Global steering and driveline specialist Nexteer reckons almost five billion litres of fuel have been saved globally by cars fitted with its electric power steering (EPS) technology which, it said, "continues to win market share from hydraulic systems".
This month the 15 millionth car equipped with the Saginaw. Michigan-based supplier's EPS will be produced. "Once regarded as a niche product for small cars, EPS has become the technology of choice for fuel-efficient vehicles as manufacturers strive to reduce their CO2 emissions, due to its lower energy consumption than traditional hydraulic systems," Nexteer said.

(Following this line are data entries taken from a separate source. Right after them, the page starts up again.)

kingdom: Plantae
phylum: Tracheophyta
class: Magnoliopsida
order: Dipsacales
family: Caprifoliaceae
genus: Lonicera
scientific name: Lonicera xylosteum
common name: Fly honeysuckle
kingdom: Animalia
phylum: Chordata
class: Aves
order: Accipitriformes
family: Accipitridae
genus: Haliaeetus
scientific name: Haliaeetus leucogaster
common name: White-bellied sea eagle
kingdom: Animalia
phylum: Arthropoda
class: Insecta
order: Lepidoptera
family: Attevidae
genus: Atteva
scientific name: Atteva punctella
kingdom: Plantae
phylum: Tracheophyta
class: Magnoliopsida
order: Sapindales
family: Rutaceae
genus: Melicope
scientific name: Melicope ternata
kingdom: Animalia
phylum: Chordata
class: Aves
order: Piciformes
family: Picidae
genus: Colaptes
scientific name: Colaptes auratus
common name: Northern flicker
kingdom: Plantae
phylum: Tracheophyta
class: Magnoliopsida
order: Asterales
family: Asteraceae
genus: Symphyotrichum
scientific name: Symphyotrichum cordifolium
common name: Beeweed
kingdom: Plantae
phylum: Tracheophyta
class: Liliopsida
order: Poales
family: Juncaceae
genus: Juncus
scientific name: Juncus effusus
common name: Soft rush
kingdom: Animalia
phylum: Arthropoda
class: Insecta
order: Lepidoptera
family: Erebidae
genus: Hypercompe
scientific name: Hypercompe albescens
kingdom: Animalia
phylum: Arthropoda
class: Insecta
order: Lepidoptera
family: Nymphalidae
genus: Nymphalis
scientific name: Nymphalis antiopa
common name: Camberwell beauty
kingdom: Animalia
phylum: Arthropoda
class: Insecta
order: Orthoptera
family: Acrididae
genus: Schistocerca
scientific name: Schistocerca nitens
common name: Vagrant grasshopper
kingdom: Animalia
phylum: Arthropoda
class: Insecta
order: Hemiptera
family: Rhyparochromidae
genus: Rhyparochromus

Sales and marketing chief Laurent Bresson said: “Less than a decade ago EPS represented four percent of our sales, last year it was nearly 30% and by 2015 it will account for over half. We are quickly expanding into areas previously dominated by hydraulic steering systems in an effort to make the world’s automobiles both more adaptive and efficient.”
Nexteer claims the superior efficiency of EPS can improve a vehicle’s fuel economy by up to six%, which typically reduces CO2 emissions by up to 8g/km. The benefits are not restricted to small car applications; Nexteer supplies EPS for two large 2011 Ford models: the Mustang and F-150 pick-up truck. The 12-volt system produced for the F-150 was a first in the high-volume pickup truck market and another milestone for the supplier.
“This breakthrough could mean Nexteer EPS becomes standard on more than 90% of North American full-size pickups by 2013,” Bresson said.
“The majority of our new business is going electrical,” said Rafal Wyszomirski, manager of Nexteer’s plant in Poland, where over half of the automotive EPS systems sold to date were made.
Nexteer’s history includes the patented Jacox gear system that revolutionised ergonomics by enabling the steering wheel to be arranged in a more natural position for the driver. It began hydraulic power steering trials as early as 1927 and has supplied hydraulic systems to automakers for over 40 years.
In 1999 it was the first supplier to launch EPS.